Ero da poco in una nuova città. La esploravo, la annusavo, la sentivo. Lei, la città, si concedeva e si negava allo stesso tempo. Io insistevo, la scoprivo a poco a poco attraverso la sua gente, le sue tradizioni, le sue feste.

Ero alla ricerca della mia verità in quella città. Una verità che cercavo nei musei, nelle chiese, nei palazzi, nei bar, nei ristoranti.

I miei sensi erano attivi e scattanti come un guerriero pronto all’attacco. La vista, più acuta del solito, alla ricerca di panorami inesplorati, l’olfatto arzillo, pronto a cogliere gli odori più caratteristici, il gusto, sensibilissimo, immerso in sapori del tutto nuovi.

E più scoprivo e più ne volevo ancora di quella città, difficile da espugnare.

E finalmente oggi è arrivato quel giorno. Io e lei, la città, abbiamo deposto le armi. Lei mi ha accolto nel suo ventre, pronta a partorirmi come un suo figlio naturale e legittimo. Ora lo posso urlare: “Sono cittadino di questa città!”

#analisi

Le parole sono importanti. Per uno storyteller conoscerne il valore, soppesarlo e scegliere quelle giuste, è fondamentale. In nostro aiuto vengono i registri linguistici che ci consentono di determinare il tono di voce di un testo e di trasmettere significati e valori.

Esistono sette grandi registri linguistici che ho studiato nel libro di Andrea Fontana Storytelling for dummies, a cui attingere per il tuo testo. Nella figura che segue sono descritti registri, obiettivi, sentimenti, valori e le parole che li determinano.

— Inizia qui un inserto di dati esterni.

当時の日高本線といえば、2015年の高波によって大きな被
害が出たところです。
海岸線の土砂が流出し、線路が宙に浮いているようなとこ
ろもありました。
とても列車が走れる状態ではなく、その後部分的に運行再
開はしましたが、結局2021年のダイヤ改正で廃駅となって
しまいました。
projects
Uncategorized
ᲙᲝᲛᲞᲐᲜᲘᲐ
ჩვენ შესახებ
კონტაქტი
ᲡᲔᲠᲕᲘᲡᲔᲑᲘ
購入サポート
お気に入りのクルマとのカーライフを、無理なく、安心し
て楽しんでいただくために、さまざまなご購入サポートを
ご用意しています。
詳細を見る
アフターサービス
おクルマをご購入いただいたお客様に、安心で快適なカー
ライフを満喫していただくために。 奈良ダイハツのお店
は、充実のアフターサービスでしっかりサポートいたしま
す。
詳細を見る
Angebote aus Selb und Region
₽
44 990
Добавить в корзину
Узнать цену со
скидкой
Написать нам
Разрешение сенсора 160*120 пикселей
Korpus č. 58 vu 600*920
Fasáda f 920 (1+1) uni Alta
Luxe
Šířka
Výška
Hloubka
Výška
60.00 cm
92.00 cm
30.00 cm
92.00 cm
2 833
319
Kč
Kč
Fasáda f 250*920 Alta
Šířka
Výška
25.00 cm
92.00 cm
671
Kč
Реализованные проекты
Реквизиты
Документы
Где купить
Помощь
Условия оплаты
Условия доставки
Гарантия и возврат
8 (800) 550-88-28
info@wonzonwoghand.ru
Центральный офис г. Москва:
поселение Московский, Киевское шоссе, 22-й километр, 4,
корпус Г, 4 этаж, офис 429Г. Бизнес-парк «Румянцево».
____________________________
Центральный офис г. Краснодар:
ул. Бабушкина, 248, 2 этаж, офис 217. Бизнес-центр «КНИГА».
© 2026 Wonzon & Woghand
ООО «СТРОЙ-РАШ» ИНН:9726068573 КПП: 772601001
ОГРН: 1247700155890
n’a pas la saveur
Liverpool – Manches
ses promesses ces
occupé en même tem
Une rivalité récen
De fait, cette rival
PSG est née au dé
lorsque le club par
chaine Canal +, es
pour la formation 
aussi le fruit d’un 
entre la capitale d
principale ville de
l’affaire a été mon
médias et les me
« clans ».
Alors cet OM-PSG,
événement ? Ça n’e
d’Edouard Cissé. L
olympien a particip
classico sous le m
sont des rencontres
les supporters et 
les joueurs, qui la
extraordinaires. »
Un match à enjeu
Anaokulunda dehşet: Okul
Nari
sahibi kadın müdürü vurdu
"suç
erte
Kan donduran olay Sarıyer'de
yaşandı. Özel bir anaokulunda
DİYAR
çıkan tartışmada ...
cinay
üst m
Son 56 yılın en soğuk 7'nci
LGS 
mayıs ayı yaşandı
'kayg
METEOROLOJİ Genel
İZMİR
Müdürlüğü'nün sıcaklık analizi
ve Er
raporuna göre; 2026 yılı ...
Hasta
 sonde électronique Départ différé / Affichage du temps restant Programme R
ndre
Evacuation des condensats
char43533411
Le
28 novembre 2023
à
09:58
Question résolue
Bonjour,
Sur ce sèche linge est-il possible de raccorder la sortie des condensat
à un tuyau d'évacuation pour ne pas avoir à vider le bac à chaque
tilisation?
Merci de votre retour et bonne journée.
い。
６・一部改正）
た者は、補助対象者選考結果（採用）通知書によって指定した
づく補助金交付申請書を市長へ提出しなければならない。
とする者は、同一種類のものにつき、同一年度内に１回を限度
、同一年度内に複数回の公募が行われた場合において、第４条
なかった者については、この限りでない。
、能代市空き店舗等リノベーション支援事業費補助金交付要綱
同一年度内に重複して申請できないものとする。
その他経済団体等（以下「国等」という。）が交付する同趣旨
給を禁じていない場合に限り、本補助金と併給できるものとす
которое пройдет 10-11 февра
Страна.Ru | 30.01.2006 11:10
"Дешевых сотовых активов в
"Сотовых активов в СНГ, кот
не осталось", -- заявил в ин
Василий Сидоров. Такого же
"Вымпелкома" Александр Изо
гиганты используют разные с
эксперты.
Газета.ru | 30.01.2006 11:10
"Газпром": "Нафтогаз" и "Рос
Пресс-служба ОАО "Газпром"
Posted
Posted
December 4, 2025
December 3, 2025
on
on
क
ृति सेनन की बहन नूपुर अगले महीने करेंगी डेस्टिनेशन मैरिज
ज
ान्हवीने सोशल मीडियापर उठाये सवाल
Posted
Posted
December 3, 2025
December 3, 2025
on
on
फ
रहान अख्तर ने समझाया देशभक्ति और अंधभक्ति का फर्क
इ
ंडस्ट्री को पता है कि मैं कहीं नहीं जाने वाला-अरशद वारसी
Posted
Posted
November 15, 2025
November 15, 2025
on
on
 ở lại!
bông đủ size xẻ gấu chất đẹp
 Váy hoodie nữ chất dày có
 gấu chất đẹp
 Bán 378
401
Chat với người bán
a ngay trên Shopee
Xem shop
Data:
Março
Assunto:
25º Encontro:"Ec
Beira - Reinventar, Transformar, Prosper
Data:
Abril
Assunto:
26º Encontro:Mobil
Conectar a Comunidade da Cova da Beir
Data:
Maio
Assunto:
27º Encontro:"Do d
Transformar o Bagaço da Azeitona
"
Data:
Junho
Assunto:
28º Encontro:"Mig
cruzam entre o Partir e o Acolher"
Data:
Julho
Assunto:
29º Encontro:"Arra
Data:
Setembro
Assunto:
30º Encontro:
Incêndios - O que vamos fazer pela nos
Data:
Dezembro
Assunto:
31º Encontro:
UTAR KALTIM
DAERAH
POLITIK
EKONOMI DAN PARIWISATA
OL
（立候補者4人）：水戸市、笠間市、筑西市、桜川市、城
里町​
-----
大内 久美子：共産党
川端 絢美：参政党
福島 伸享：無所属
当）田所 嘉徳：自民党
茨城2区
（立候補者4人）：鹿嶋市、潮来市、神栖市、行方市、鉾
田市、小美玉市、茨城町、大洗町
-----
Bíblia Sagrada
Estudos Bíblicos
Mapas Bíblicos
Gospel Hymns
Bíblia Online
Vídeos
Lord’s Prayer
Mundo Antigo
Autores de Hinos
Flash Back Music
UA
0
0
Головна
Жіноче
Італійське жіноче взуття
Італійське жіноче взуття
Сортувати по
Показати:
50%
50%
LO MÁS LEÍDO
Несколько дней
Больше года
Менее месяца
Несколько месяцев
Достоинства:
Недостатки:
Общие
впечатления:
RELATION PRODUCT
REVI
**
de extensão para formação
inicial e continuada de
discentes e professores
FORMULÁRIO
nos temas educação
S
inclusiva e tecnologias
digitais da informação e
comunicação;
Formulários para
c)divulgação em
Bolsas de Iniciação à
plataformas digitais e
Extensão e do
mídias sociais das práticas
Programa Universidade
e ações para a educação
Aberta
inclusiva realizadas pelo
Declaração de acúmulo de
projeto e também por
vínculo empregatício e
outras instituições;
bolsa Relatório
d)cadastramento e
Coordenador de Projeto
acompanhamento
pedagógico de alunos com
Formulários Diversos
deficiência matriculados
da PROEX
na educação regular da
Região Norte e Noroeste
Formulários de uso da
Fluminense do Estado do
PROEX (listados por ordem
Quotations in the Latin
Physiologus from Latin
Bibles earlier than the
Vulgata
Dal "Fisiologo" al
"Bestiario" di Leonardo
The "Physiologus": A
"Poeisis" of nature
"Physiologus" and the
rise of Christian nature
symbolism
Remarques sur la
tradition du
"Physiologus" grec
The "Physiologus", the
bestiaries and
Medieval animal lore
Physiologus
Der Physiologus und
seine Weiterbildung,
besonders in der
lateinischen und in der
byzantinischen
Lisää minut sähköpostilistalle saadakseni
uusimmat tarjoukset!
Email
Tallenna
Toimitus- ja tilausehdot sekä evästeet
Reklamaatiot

Esaminando il mio testo in esso si fondono due registri, quello amoroso e quello militare.

Il registro militare si evince dall’uso delle parole “cacciatore“, “espugnare“, “sensi attivi“, “guerriero pronto all’attacco“, “deposto le armi“. Quello amoroso è invece sottolineato da parole quali “la annusavo”, “la sentivo“, “la esploravo“, “mi ha accolto nel suo ventre

La lotta tra i due protagonisti, tra l’uomo e la città, è a metà tra una battaglia vera e propria e una schermaglia amorosa, dove l’uomo assume il ruolo di predatore/guerriero e la città, il ruolo della donna ritrosa che, ostentando un atteggiamento diffidente, a volte si concede e a volte si nega.

L’obiettivo del testo è quello di suscitare emozioni quali la lotta per un senso di appartenenza, la difficoltà ad adattarsi in una città sconosciuta ed infine l’accoglienza da parte di quest’ultima.

La schermaglia amorosa al termine del racconto sublima nel rapporto d’amore per eccellenza, quello tra madre e figlio, l’unico che simbolicamente rimanda ad un’accoglienza totale.

La scelta del registro linguistico va studiata con attenzione, possono essere combinati anche più stili contemporaneamente come si evince dall’esempio summenzionato.

Ora tocca a te… pensa al tuo racconto, ai suoi obiettivi, al modo in cui vuoi coinvolgere il pubblico, ai sentimenti che vuoi suscitare. In base ad essi scegli il registro linguistico che più si adatta al tuo obiettivo. In bocca al lupo!